Input for this task:

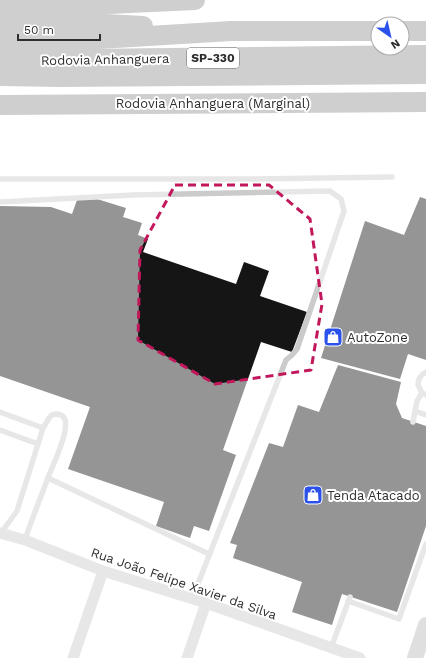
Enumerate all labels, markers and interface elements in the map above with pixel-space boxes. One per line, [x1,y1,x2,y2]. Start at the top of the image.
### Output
scale bar [18,16,100,42]
north arrow [370,16,410,56]
text: 50 m [24,23,54,37]
text: N [388,36,402,52]
road number: SP-330 [187,48,239,68]
street label: Rodovia Anhanguera [41,51,170,68]
street label: Rodovia Anhanguera (Marginal) [116,96,310,111]
shop icon: AutoZone [322,326,344,348]
place label: AutoZone [347,330,408,345]
shop icon: Tenda Atacado [302,484,324,506]
place label: Tenda Atacado [327,488,420,503]
street label: Rua João Felipe Xavier da Silva [89,545,279,623]

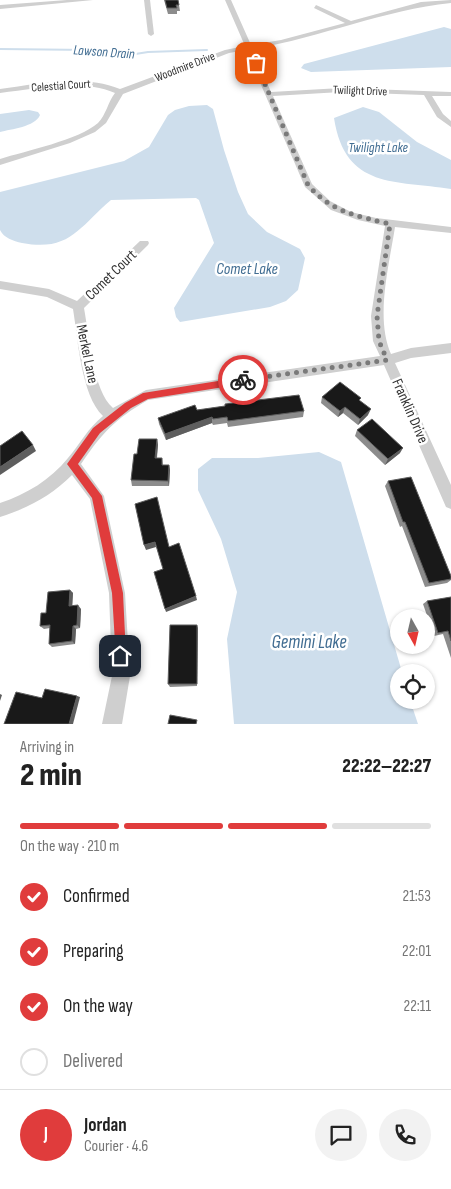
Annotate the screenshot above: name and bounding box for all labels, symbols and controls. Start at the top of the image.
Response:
water label: Lawson Drain [73,41,135,63]
pin [235,42,277,84]
street label: Woodmire Drive [153,49,217,85]
icon: bag [242,49,270,77]
street label: Celestial Court [31,76,92,96]
street label: Twilight Drive [332,83,388,99]
water label: Twilight Lake [348,139,408,156]
street label: Comet Court [81,245,141,304]
water label: Comet Lake [216,260,278,279]
street label: Merkel Lane [71,323,103,385]
courier [218,355,268,405]
icon: bike [229,366,257,394]
street label: Franklin Drive [387,376,433,446]
north arrow [390,609,435,654]
map controls [390,609,435,709]
water label: Gemini Lake [271,631,347,654]
pin [99,635,141,677]
icon: home [106,642,134,670]
button: locate [390,664,435,709]
text: Arriving in [20,738,74,757]
text: 22:22–22:27 [342,755,431,778]
text: 2 min [20,756,82,795]
text: On the way · 210 m [20,837,119,856]
icon: check [20,883,48,911]
text: Confirmed [63,885,130,908]
text: 21:53 [403,887,431,906]
icon: check [20,938,48,966]
text: Preparing [63,940,124,963]
text: 22:01 [402,942,431,961]
icon: check [20,993,48,1021]
text: On the way [63,995,133,1018]
text: 22:11 [404,997,431,1016]
text: Delivered [63,1050,123,1073]
button: chat [315,1109,367,1161]
button: phone [379,1109,431,1161]
text: Jordan [84,1114,127,1137]
text: J [44,1123,48,1146]
text: Courier · 4.6 [84,1137,148,1156]

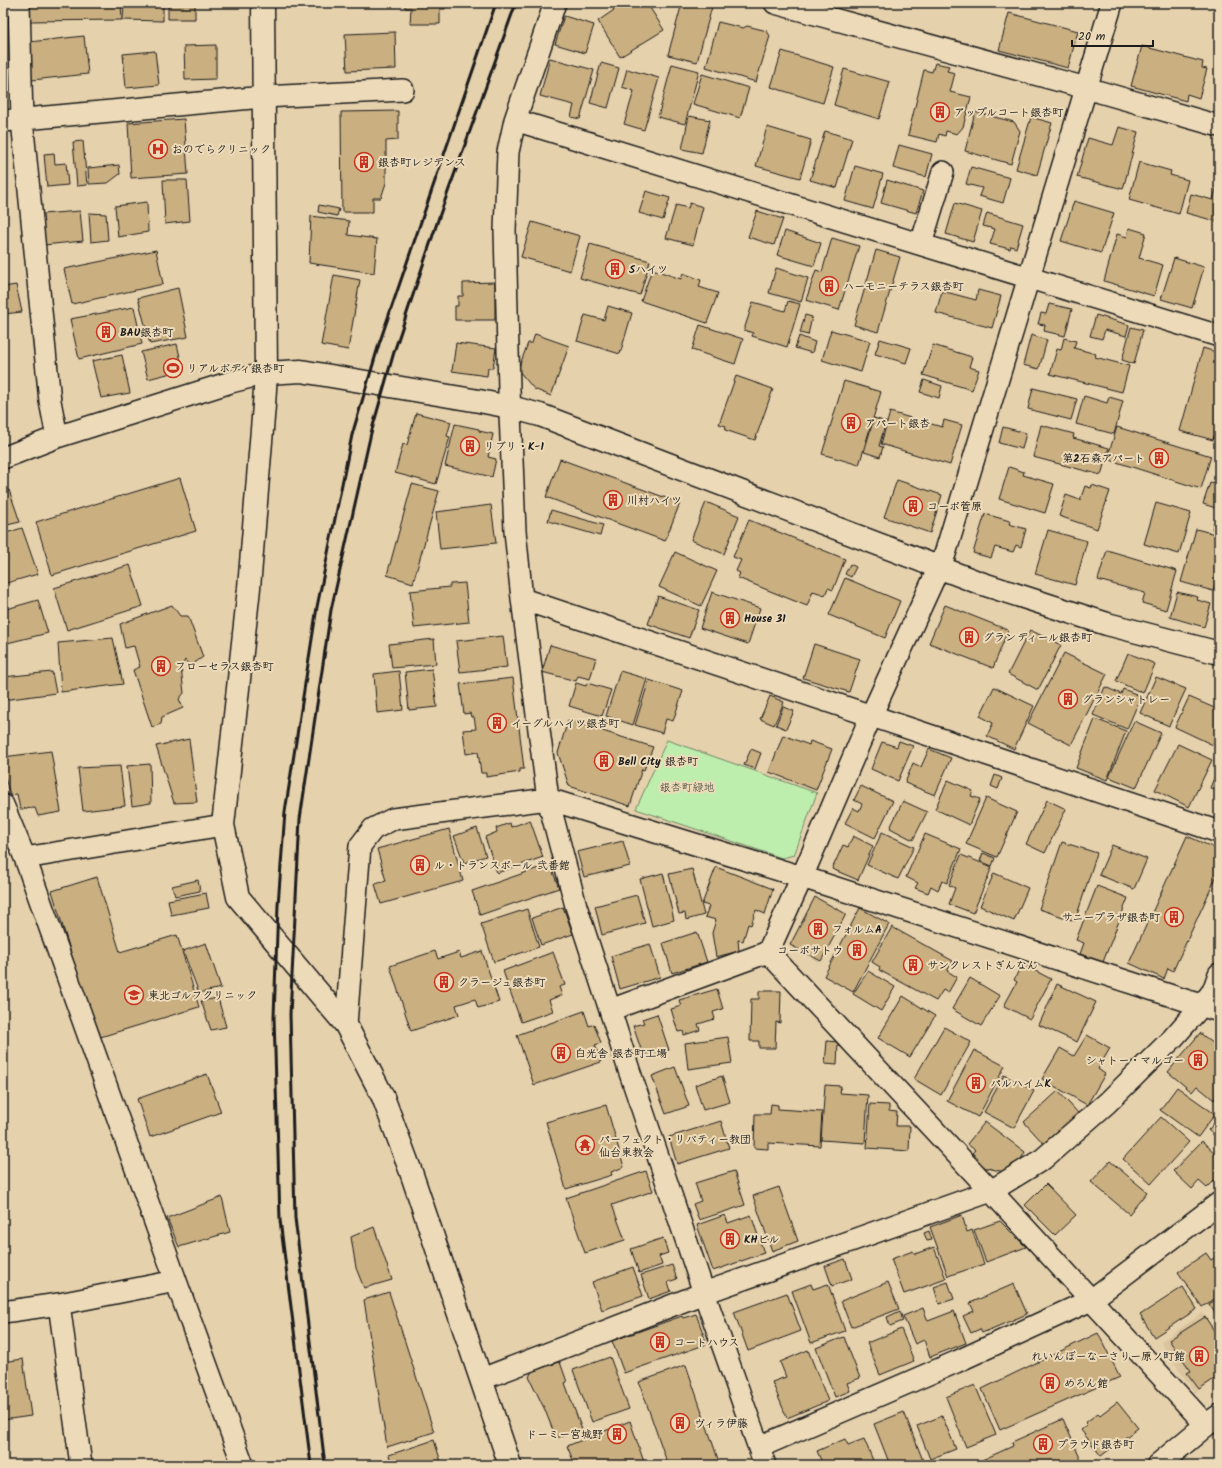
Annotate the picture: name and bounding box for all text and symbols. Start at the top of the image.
scale bar [1072,22,1153,48]
text: 20 m [1078,27,1106,46]
building icon: アップルコート銀杏町 [929,101,951,123]
place label: アップルコート銀杏町 [954,104,1064,122]
hospital icon: おのでらクリニック [147,138,169,160]
place label: おのでらクリニック [172,141,271,159]
building icon: 銀杏町レジデンス [353,151,375,173]
place label: 銀杏町レジデンス [378,154,466,172]
building icon: Sハイツ [604,258,626,280]
place label: Sハイツ [629,261,668,279]
building icon: ハーモニーテラス銀杏町 [818,275,840,297]
place label: ハーモニーテラス銀杏町 [843,278,965,296]
building icon: BAU銀杏町 [95,321,117,343]
place label: BAU銀杏町 [120,324,174,342]
sports icon: リアルボディ銀杏町 [162,357,184,379]
place label: リアルボディ銀杏町 [187,360,285,378]
building icon: アパート銀杏 [840,412,862,434]
place label: アパート銀杏 [865,415,930,433]
building icon: リブリ・K-1 [459,435,481,457]
place label: リブリ・K-1 [484,438,544,456]
building icon: 第2石森アパート [1148,447,1170,469]
place label: 第2石森アパート [1062,450,1145,468]
building icon: 川村ハイツ [602,489,624,511]
place label: 川村ハイツ [627,492,682,510]
building icon: コーポ菅原 [902,495,924,517]
place label: コーポ菅原 [927,498,982,516]
building icon: House 31 [719,607,741,629]
place label: House 31 [744,610,786,628]
building icon: グランディール銀杏町 [958,626,980,648]
place label: グランディール銀杏町 [983,629,1093,647]
building icon: フローセラス銀杏町 [150,655,172,677]
place label: フローセラス銀杏町 [175,658,275,676]
building icon: グランシャトレー [1057,688,1079,710]
place label: グランシャトレー [1082,691,1170,709]
building icon: イーグルハイツ銀杏町 [486,712,508,734]
place label: イーグルハイツ銀杏町 [511,715,620,733]
building icon: Bell City 銀杏町 [593,750,615,772]
place label: Bell City 銀杏町 [618,753,699,771]
park label: 銀杏町緑地 [660,779,715,797]
building icon: ル・トランスポール 弐番館 [409,854,431,876]
place label: ル・トランスポール 弐番館 [434,857,570,875]
building icon: サニープラザ銀杏町 [1163,906,1185,928]
place label: サニープラザ銀杏町 [1061,909,1161,927]
building icon: フォルムA [807,918,829,940]
place label: フォルムA [832,921,882,939]
building icon: コーポサトウ [846,939,868,961]
place label: コーポサトウ [777,942,843,960]
building icon: サンクレストぎんなん [902,954,924,976]
place label: サンクレストぎんなん [927,957,1038,975]
building icon: クラージュ銀杏町 [433,971,455,993]
place label: クラージュ銀杏町 [458,974,546,992]
school or university icon: 東北ゴルフクリニック [123,984,145,1006]
place label: 東北ゴルフクリニック [148,987,257,1005]
building icon: 白光舎 銀杏町工場 [550,1042,572,1064]
place label: 白光舎 銀杏町工場 [575,1045,667,1063]
building icon: シャトー・マルゴー [1187,1049,1209,1071]
place label: シャトー・マルゴー [1086,1052,1184,1070]
building icon: パルハイムK [965,1072,987,1094]
place label: パルハイムK [990,1075,1052,1093]
place label: パーフェクト・リバティー教団 仙台東教会 [599,1131,751,1162]
temple icon: パーフェクト・リバティー教団 仙台東教会 [574,1134,596,1156]
building icon: KHビル [719,1228,741,1250]
place label: KHビル [744,1231,780,1249]
building icon: コートハウス [649,1331,671,1353]
place label: コートハウス [674,1334,739,1352]
building icon: れいんぼーなーさりー原ノ町館 [1188,1345,1210,1367]
place label: れいんぼーなーさりー原ノ町館 [1031,1348,1185,1366]
building icon: めろん館 [1039,1372,1061,1394]
place label: めろん館 [1064,1375,1108,1393]
building icon: ヴィラ伊藤 [669,1412,691,1434]
place label: ヴィラ伊藤 [694,1415,748,1433]
building icon: ドーミー宮城野 [606,1423,628,1445]
place label: ドーミー宮城野 [526,1426,603,1444]
building icon: プラウド銀杏町 [1032,1433,1054,1455]
place label: プラウド銀杏町 [1057,1436,1135,1454]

Problem: Leave out the pictures and give the rest of the material again, unaltered.

Task output:
Enumerate all labels, markers and interface elements in the map above with pixel-space boxes. One per line, [x1,y1,x2,y2]. Start at the top of the image.
### Output
scale bar [18,16,100,42]
north arrow [370,16,410,56]
text: 50 m [24,23,54,37]
text: N [388,36,402,52]
road number: SP-330 [187,48,239,68]
street label: Rodovia Anhanguera [41,51,170,68]
street label: Rodovia Anhanguera (Marginal) [116,96,310,111]
shop icon: AutoZone [322,326,344,348]
place label: AutoZone [347,330,408,345]
shop icon: Tenda Atacado [302,484,324,506]
place label: Tenda Atacado [327,488,420,503]
street label: Rua João Felipe Xavier da Silva [89,545,279,623]

Annotate the screenshot above: name and bounding box for all labels, symbols and controls. Start at the top of the image.
Response:
water label: Lawson Drain [73,41,135,63]
pin [235,42,277,84]
street label: Woodmire Drive [153,49,217,85]
icon: bag [242,49,270,77]
street label: Celestial Court [31,76,92,96]
street label: Twilight Drive [332,83,388,99]
water label: Twilight Lake [348,139,408,156]
street label: Comet Court [81,245,141,304]
water label: Comet Lake [216,260,278,279]
street label: Merkel Lane [71,323,103,385]
courier [218,355,268,405]
icon: bike [229,366,257,394]
street label: Franklin Drive [387,376,433,446]
north arrow [390,609,435,654]
map controls [390,609,435,709]
water label: Gemini Lake [271,631,347,654]
pin [99,635,141,677]
icon: home [106,642,134,670]
button: locate [390,664,435,709]
text: Arriving in [20,738,74,757]
text: 22:22–22:27 [342,755,431,778]
text: 2 min [20,756,82,795]
text: On the way · 210 m [20,837,119,856]
icon: check [20,883,48,911]
text: Confirmed [63,885,130,908]
text: 21:53 [403,887,431,906]
icon: check [20,938,48,966]
text: Preparing [63,940,124,963]
text: 22:01 [402,942,431,961]
icon: check [20,993,48,1021]
text: On the way [63,995,133,1018]
text: 22:11 [404,997,431,1016]
text: Delivered [63,1050,123,1073]
button: chat [315,1109,367,1161]
button: phone [379,1109,431,1161]
text: Jordan [84,1114,127,1137]
text: J [44,1123,48,1146]
text: Courier · 4.6 [84,1137,148,1156]

Annotate the picture: name and bounding box for all text and symbols. Start at the top of the image.
scale bar [1072,22,1153,48]
text: 20 m [1078,27,1106,46]
building icon: アップルコート銀杏町 [929,101,951,123]
place label: アップルコート銀杏町 [954,104,1064,122]
hospital icon: おのでらクリニック [147,138,169,160]
place label: おのでらクリニック [172,141,271,159]
building icon: 銀杏町レジデンス [353,151,375,173]
place label: 銀杏町レジデンス [378,154,466,172]
building icon: Sハイツ [604,258,626,280]
place label: Sハイツ [629,261,668,279]
building icon: ハーモニーテラス銀杏町 [818,275,840,297]
place label: ハーモニーテラス銀杏町 [843,278,965,296]
building icon: BAU銀杏町 [95,321,117,343]
place label: BAU銀杏町 [120,324,174,342]
sports icon: リアルボディ銀杏町 [162,357,184,379]
place label: リアルボディ銀杏町 [187,360,285,378]
building icon: アパート銀杏 [840,412,862,434]
place label: アパート銀杏 [865,415,930,433]
building icon: リブリ・K-1 [459,435,481,457]
place label: リブリ・K-1 [484,438,544,456]
building icon: 第2石森アパート [1148,447,1170,469]
place label: 第2石森アパート [1062,450,1145,468]
building icon: 川村ハイツ [602,489,624,511]
place label: 川村ハイツ [627,492,682,510]
building icon: コーポ菅原 [902,495,924,517]
place label: コーポ菅原 [927,498,982,516]
building icon: House 31 [719,607,741,629]
place label: House 31 [744,610,786,628]
building icon: グランディール銀杏町 [958,626,980,648]
place label: グランディール銀杏町 [983,629,1093,647]
building icon: フローセラス銀杏町 [150,655,172,677]
place label: フローセラス銀杏町 [175,658,275,676]
building icon: グランシャトレー [1057,688,1079,710]
place label: グランシャトレー [1082,691,1170,709]
building icon: イーグルハイツ銀杏町 [486,712,508,734]
place label: イーグルハイツ銀杏町 [511,715,620,733]
building icon: Bell City 銀杏町 [593,750,615,772]
place label: Bell City 銀杏町 [618,753,699,771]
park label: 銀杏町緑地 [660,779,715,797]
building icon: ル・トランスポール 弐番館 [409,854,431,876]
place label: ル・トランスポール 弐番館 [434,857,570,875]
building icon: サニープラザ銀杏町 [1163,906,1185,928]
place label: サニープラザ銀杏町 [1061,909,1161,927]
building icon: フォルムA [807,918,829,940]
place label: フォルムA [832,921,882,939]
building icon: コーポサトウ [846,939,868,961]
place label: コーポサトウ [777,942,843,960]
building icon: サンクレストぎんなん [902,954,924,976]
place label: サンクレストぎんなん [927,957,1038,975]
building icon: クラージュ銀杏町 [433,971,455,993]
place label: クラージュ銀杏町 [458,974,546,992]
school or university icon: 東北ゴルフクリニック [123,984,145,1006]
place label: 東北ゴルフクリニック [148,987,257,1005]
building icon: 白光舎 銀杏町工場 [550,1042,572,1064]
place label: 白光舎 銀杏町工場 [575,1045,667,1063]
building icon: シャトー・マルゴー [1187,1049,1209,1071]
place label: シャトー・マルゴー [1086,1052,1184,1070]
building icon: パルハイムK [965,1072,987,1094]
place label: パルハイムK [990,1075,1052,1093]
place label: パーフェクト・リバティー教団 仙台東教会 [599,1131,751,1162]
temple icon: パーフェクト・リバティー教団 仙台東教会 [574,1134,596,1156]
building icon: KHビル [719,1228,741,1250]
place label: KHビル [744,1231,780,1249]
building icon: コートハウス [649,1331,671,1353]
place label: コートハウス [674,1334,739,1352]
building icon: れいんぼーなーさりー原ノ町館 [1188,1345,1210,1367]
place label: れいんぼーなーさりー原ノ町館 [1031,1348,1185,1366]
building icon: めろん館 [1039,1372,1061,1394]
place label: めろん館 [1064,1375,1108,1393]
building icon: ヴィラ伊藤 [669,1412,691,1434]
place label: ヴィラ伊藤 [694,1415,748,1433]
building icon: ドーミー宮城野 [606,1423,628,1445]
place label: ドーミー宮城野 [526,1426,603,1444]
building icon: プラウド銀杏町 [1032,1433,1054,1455]
place label: プラウド銀杏町 [1057,1436,1135,1454]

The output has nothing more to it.